1.New O-acylated oximes of oleanolic acid derivatives of the general formula I, in which R is the residue of the carboxylic acid used for acylation of the corresponding oxime, X is a hydroxyl group (-OH), a methoxy group (-OCH3) or a morpholino group (-N (CH2CH2) 2O) and Z is oxygen (= O) or two hydrogen atoms (-H, -H). 2. The method for the preparation of new O-acylated oximes of oleanolic acid derivatives of the general formula I, in which R is the residue of the carboxylic acid used for acylation of the oxime, X is a hydroxyl group (-OH), a methoxy group (-OCH3) or a morpholino group (-N (CH2CH2) 2O), while Z represents an oxygen atom (= O) or two hydrogen atoms (-H, -H), characterized in that to a solution of 1 part of the oxime of the oleanolic acid derivative of general formula II, in which X is a hydroxyl group (-OH), methoxy (-OCH3) or morpholino (-N (CH2CH2) 2O), while Z is oxygen (= O) or two hydrogen atoms (-H, -H), in a dried organic solvent is added 1 to 1.5 parts of carboxylic acid, preferably 1.2 parts of this acid, and after dissolving it, 1 to 2 parts of DCC (N, N-dicyclohexylcarbodiimide), preferably 1.5 parts of this compound, are added, the reaction being carried out at a temperature not exceeding 40 ° C, preferably at room temperature, for at least 10 minutes preferably for 30 to 60 minutes.

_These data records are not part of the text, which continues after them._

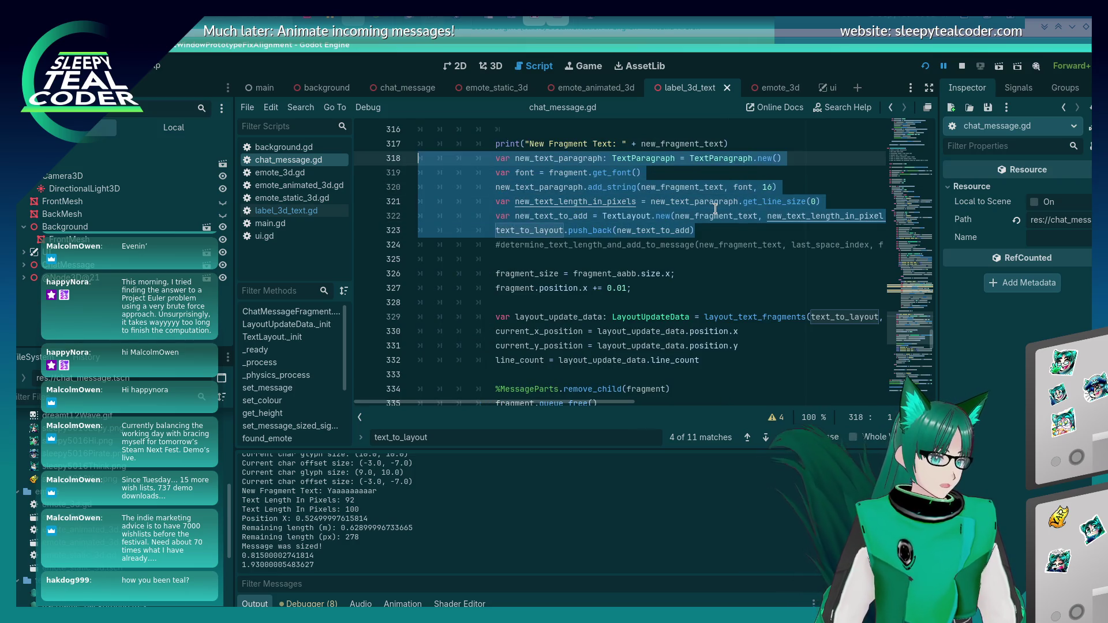
{"action": "key", "text": "ctrl+k"}
{"action": "key", "text": "Down"}
{"action": "key", "text": "Down"}
{"action": "key", "text": "Down"}
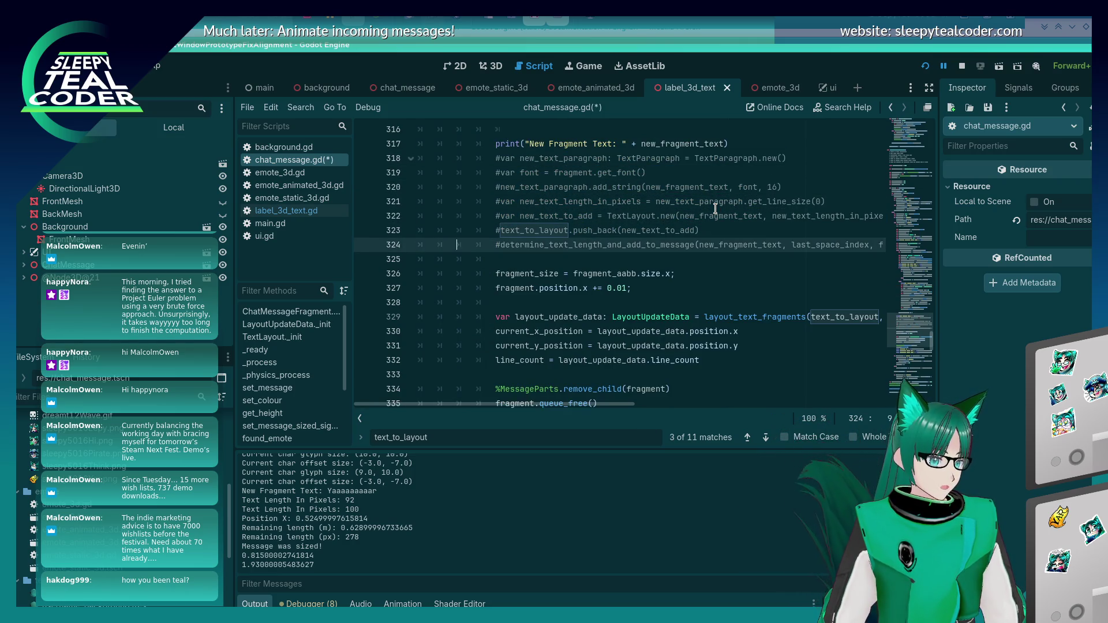
{"action": "key", "text": "ctrl+k"}
{"action": "key", "text": "F5"}
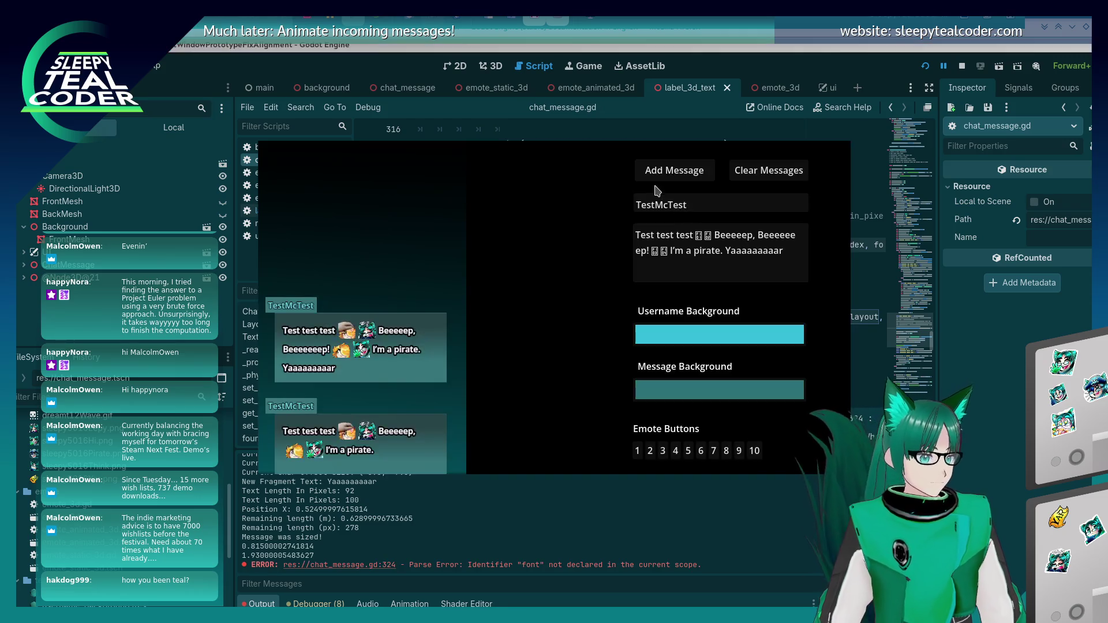
{"action": "left_click", "coordinate": [660, 180]}
Comment out the font declaration on line 301 and save the script
{"action": "scroll", "coordinate": [583, 307], "scroll_direction": "up", "scroll_amount": 6}
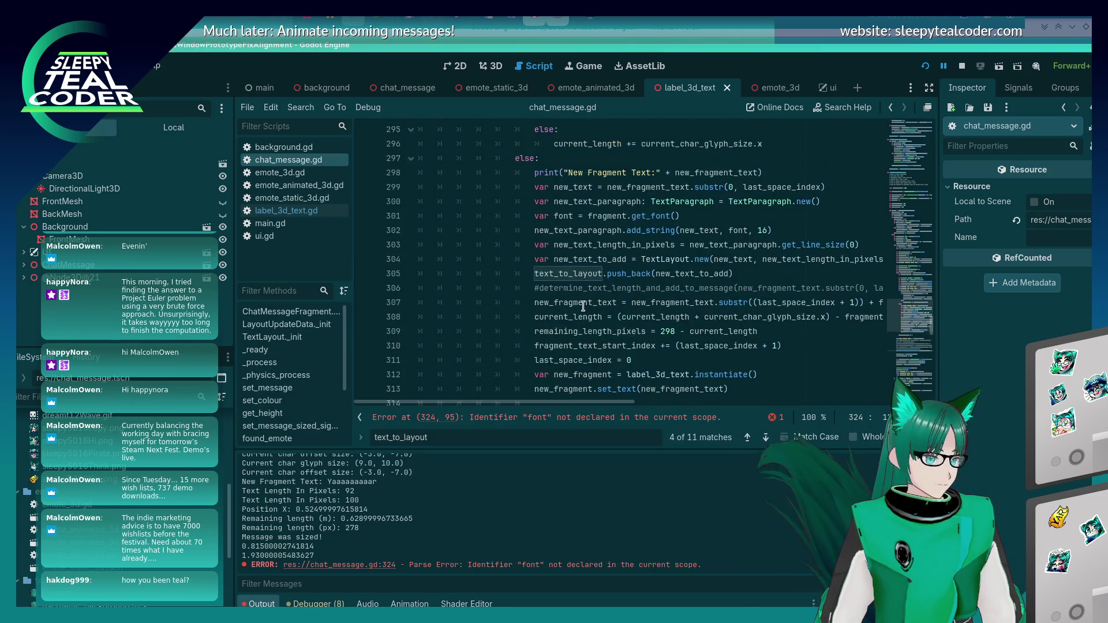
{"action": "scroll", "coordinate": [583, 306], "scroll_direction": "down", "scroll_amount": 3}
{"action": "left_click", "coordinate": [528, 216]}
{"action": "key", "text": "ctrl+k"}
{"action": "key", "text": "ctrl+s"}
Rerun the game, add another test message, and switch back to chat_message.gd
{"action": "scroll", "coordinate": [461, 282], "scroll_direction": "up", "scroll_amount": 5}
{"action": "scroll", "coordinate": [461, 283], "scroll_direction": "down", "scroll_amount": 5}
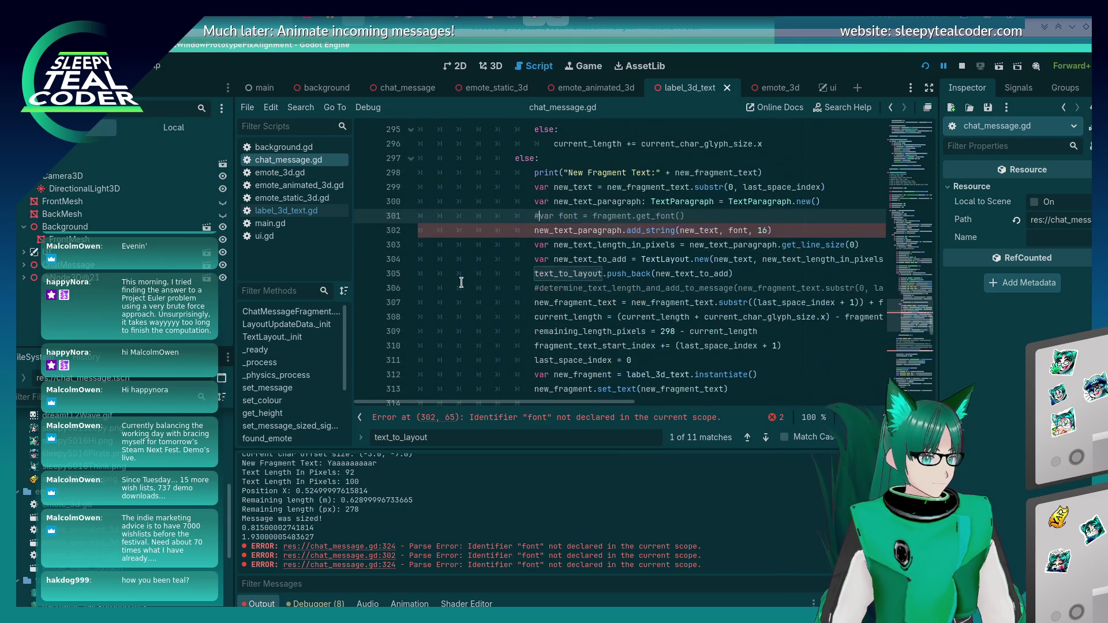
{"action": "scroll", "coordinate": [463, 286], "scroll_direction": "up", "scroll_amount": 11}
{"action": "scroll", "coordinate": [462, 285], "scroll_direction": "up", "scroll_amount": 2}
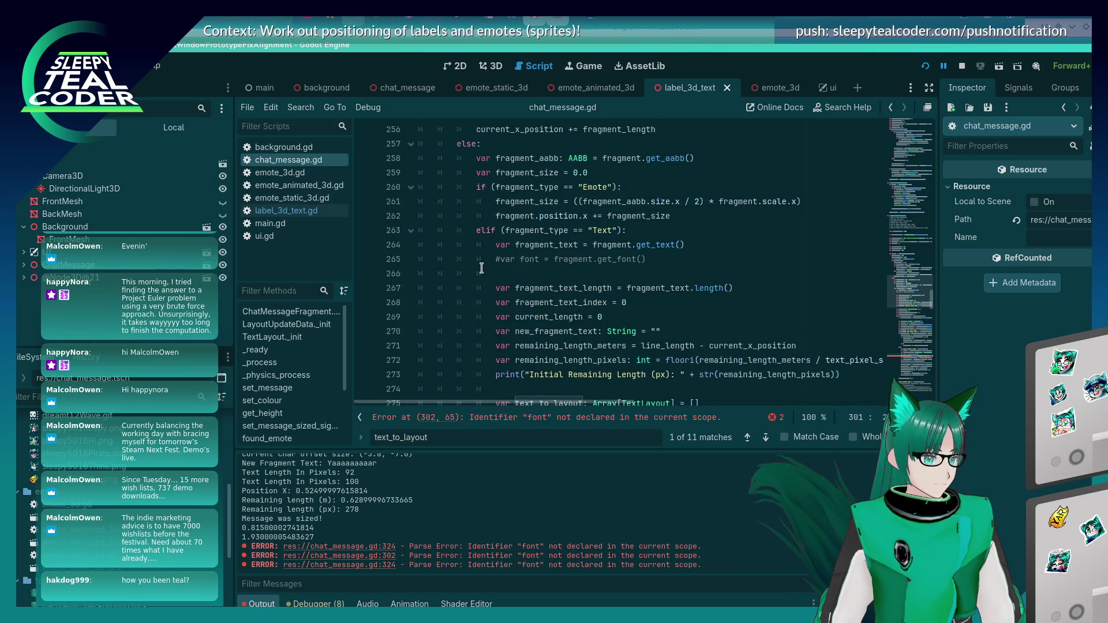
{"action": "left_click", "coordinate": [492, 263]}
{"action": "key", "text": "F5"}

PL 217 864 B1 3. The method according to claim 2, characterized in that the organic solvent is 1,4-dioxane or tetrahydrofuran (THF) or dimethylformamide (DMF). 4. The process according to claim 2, characterized in that the organic solvent used for the reaction is dried before the reaction. 5. The process according to claim 2, characterized in that the organic solvent used for the reaction is used in an amount necessary to obtain a saturated solution of the starting triterpene. 6.New O-acylated oximes of oleanolic acid derivatives of the general formula I, in which R is the residue of the carboxylic acid used for acylating the corresponding oxime, is a hydroxyl group (-OH), a methoxy group (-OCH3) or a morpholino group (-N (CH2CH2) ) 2O), and Z is an oxygen atom (= O) or two hydrogen atoms (-H, -H), for use as a medicament to inhibit the growth of neoplastic cells, especially leukemia cells.